After data preparation and downloading the models, to evaluate to models on SUN RGB-D, NYUV2, and Fukuoka RGB-D, run the following commands:

python eval_models.py --dataset "sunrgbd" --dataset-path <SUNRGBD ROOT PATH> --models-path <ROOT PATH TO MODELS>
python eval_models.py --dataset "nyuv2" --dataset-path <NYUV2 ROOT PATH> --models-path <ROOT PATH TO MODELS>
python eval_models.py --dataset "fukuoka" --dataset-path <Fukuoka ROOT PATH> --models-path <ROOT PATH TO MODELS>

Results

Multi-modal performance comparison of this work (MMSNet) with the related methods on SUN RGB-D, NYUV2 RGB-D, and Fukuoka RGB-D Scene datasets in terms of accuracy (%). * indicates additional use of large-scale data with multi-task training.

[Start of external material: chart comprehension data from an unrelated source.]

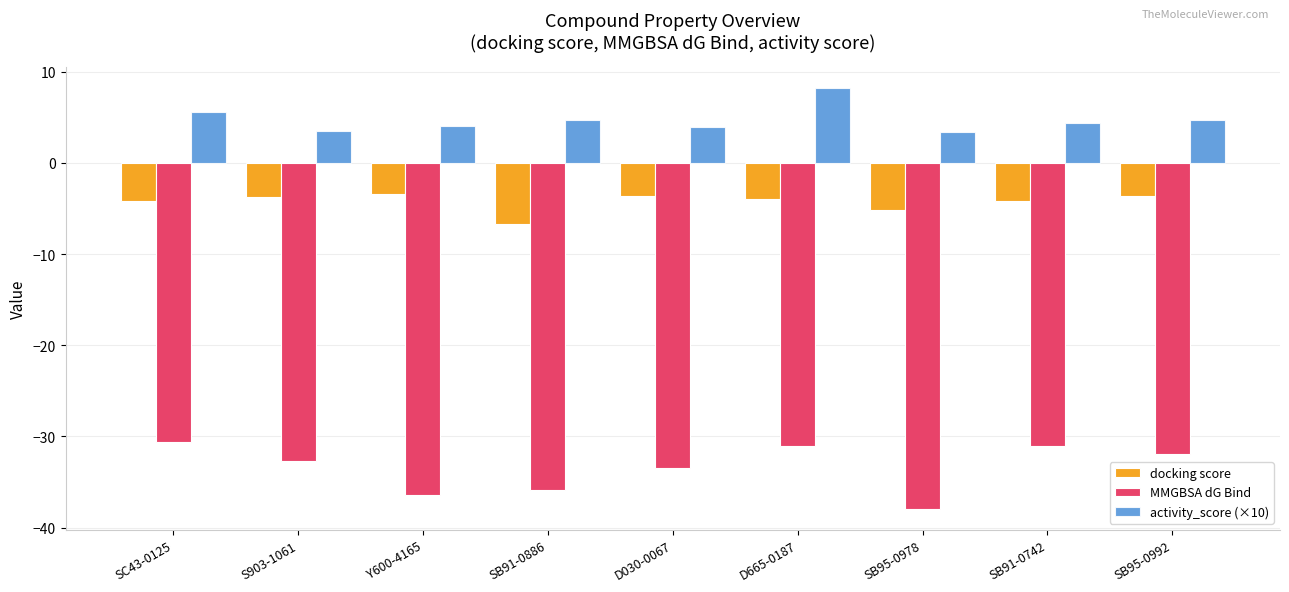

How many values in the docking score series are below -4?

5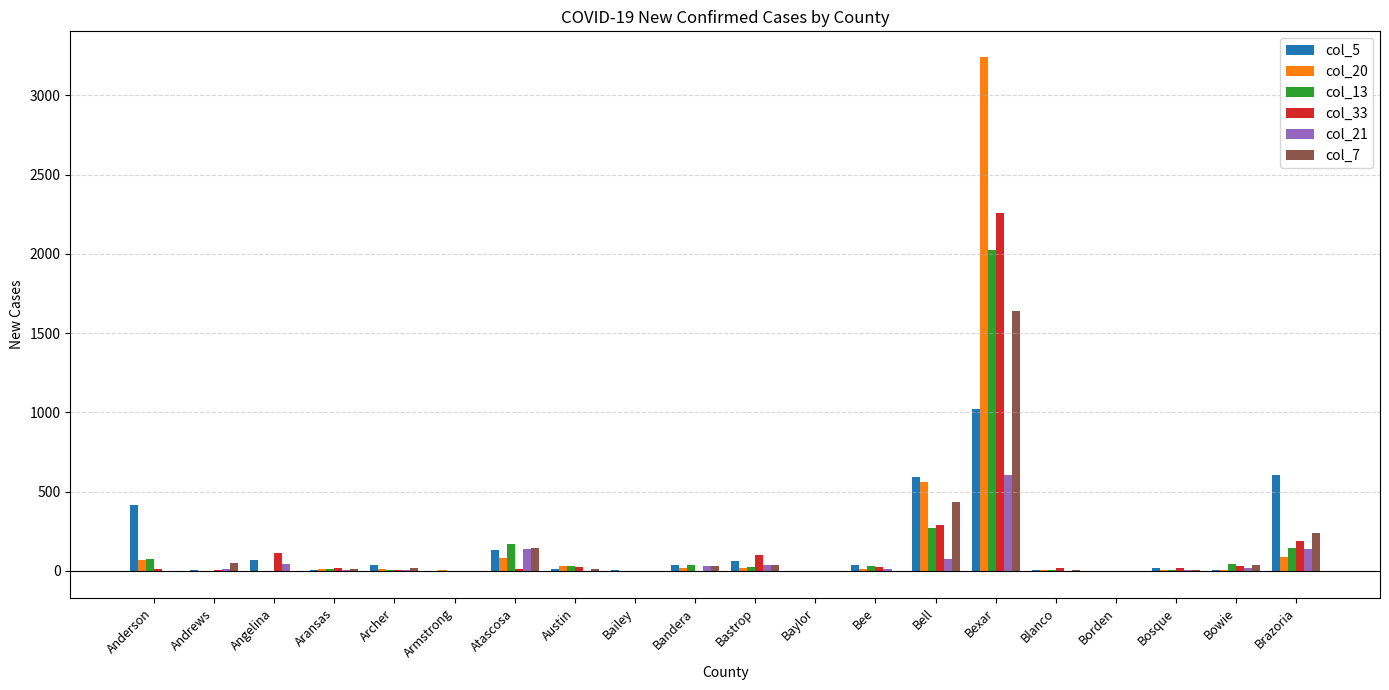

Is the value of col_13 at Archer greater than the value of col_20 at Bexar?

No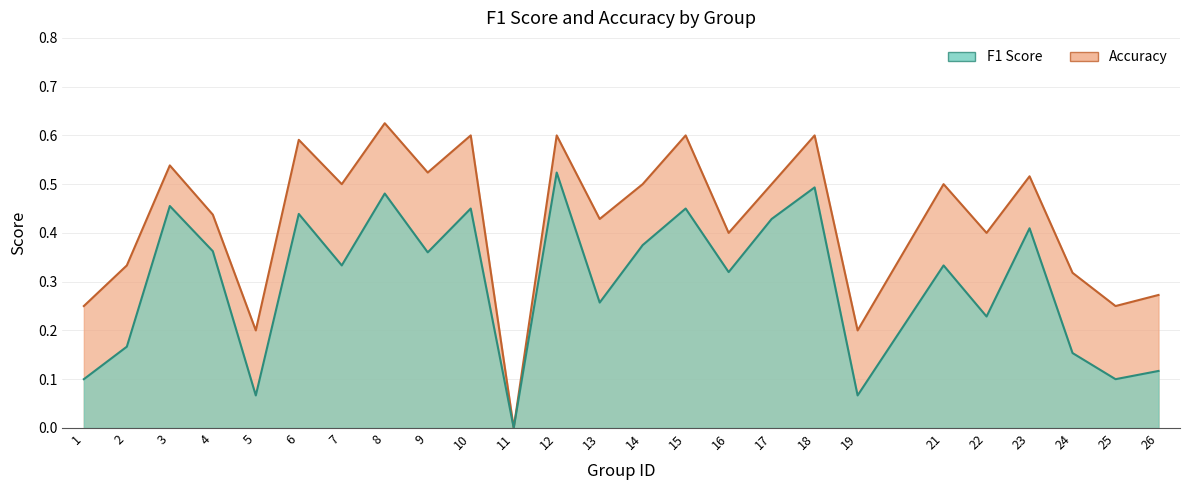

At 14, list the series in order from largest to smallest.

accuracy, f1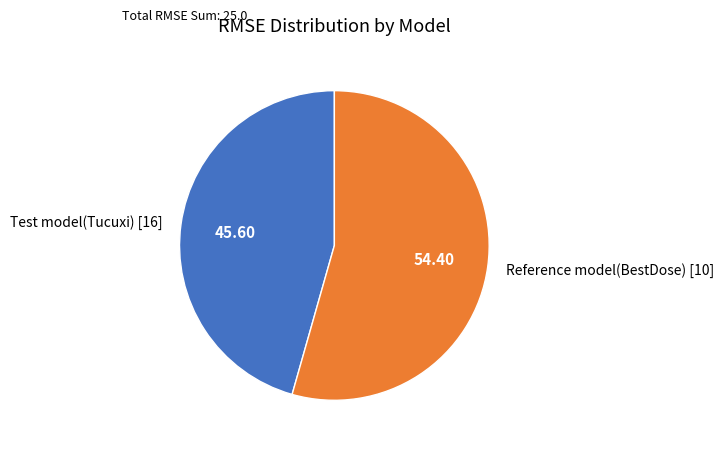

Which slice is the smallest?

Test model(Tucuxi) [16]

Method Paper SUN RGB-D NYUV2 RGB-D Fukuoka RGB-D
Places CNN-RBF SVM NeurIPS’14 39.0 - -
SS-CNN-R6 ICRA’16 41.3 - -
DMFF CVPR’16 41.5 - -
Places CNN-RCNN CVPR’16 48.1 63.9 -
MSMM IJCAI’17 52.3 66.7 -
RGB-D-CNN AAAI’17 52.4 65.8 -
D-BCNN RAS’17 55.5 64.1 -
MDSI-CNN TPAMI’18 45.2 50.1 -
DF2Net AAAI’18 54.6 65.4 -
HP-CNN-T Auton.’19 42.2 - -
LM-CNN Cogn. Comput.’19 48.7 - -
RGB-D-OB TIP’19 53.8 67.5 -
Cross-Modal Graph AAAI’19 55.1 67.4 -
RAGC ICCVW’19 42.1 - -
MAPNet PR’19 56.2 67.7 -
TRecgNet Aug CVPR’19 56.7 69.2 -
G-L-SOOR TIP’20 55.5 67.4 -
MSN Neurocomp.’20 56.2 68.1 -
CBCL BMVC’20 59.5 70.9 -
ASK TIP’21 57.3 69.3 -
2D-3D FusionNet Inf. Fusion’21 58.6 75.1 -
TRecgNet Aug IJCV’21 59.8 71.8 -
CNN-randRNN CVIU’22 60.7 69.1 78.3
MMSNet This work 62.0 72.2 81.7
Omnivore * CVPR’22 67.1 79.8 -

We also share our LaTeX comparison tables together with the bibtext file for SUN RGB-D and NYUV2 benchmarking (see LaTeX directory). Feel free to use them.

Citation

If you find this work useful in your research, please cite the following papers:

@article{Caglayan2022MMSNet,
    title={MMSNet: Multi-Modal Scene Recognition Using Multi-Scale Encoded Features},
    journal = {Image and Vision Computing},
    volume = {122},
    pages = {104453},
    author={Ali Caglayan and Nevrez Imamoglu and Ryosuke Nakamura},
    doi = {https://doi.org/10.1016/j.imavis.2022.104453},
    year={2022}
}

@article{Caglayan2022CNNrandRNN,
    title={When CNNs meet random RNNs: Towards multi-level analysis for RGB-D object and scene recognition},
    journal = {Computer Vision and Image Understanding},
    author={Ali Caglayan and Nevrez Imamoglu and Ahmet Burak Can and Ryosuke Nakamura},
    volume = {217},
    pages = {103373},
    issn = {1077-3142},
    doi = {https://doi.org/10.1016/j.cviu.2022.103373},
    year={2022}
}

License

This project is released under the MIT License (see the LICENSE file for details).

Acknowledgment

This paper is based on the results obtained from a project commissioned by the New Energy and Industrial Technology Development Organization (NEDO).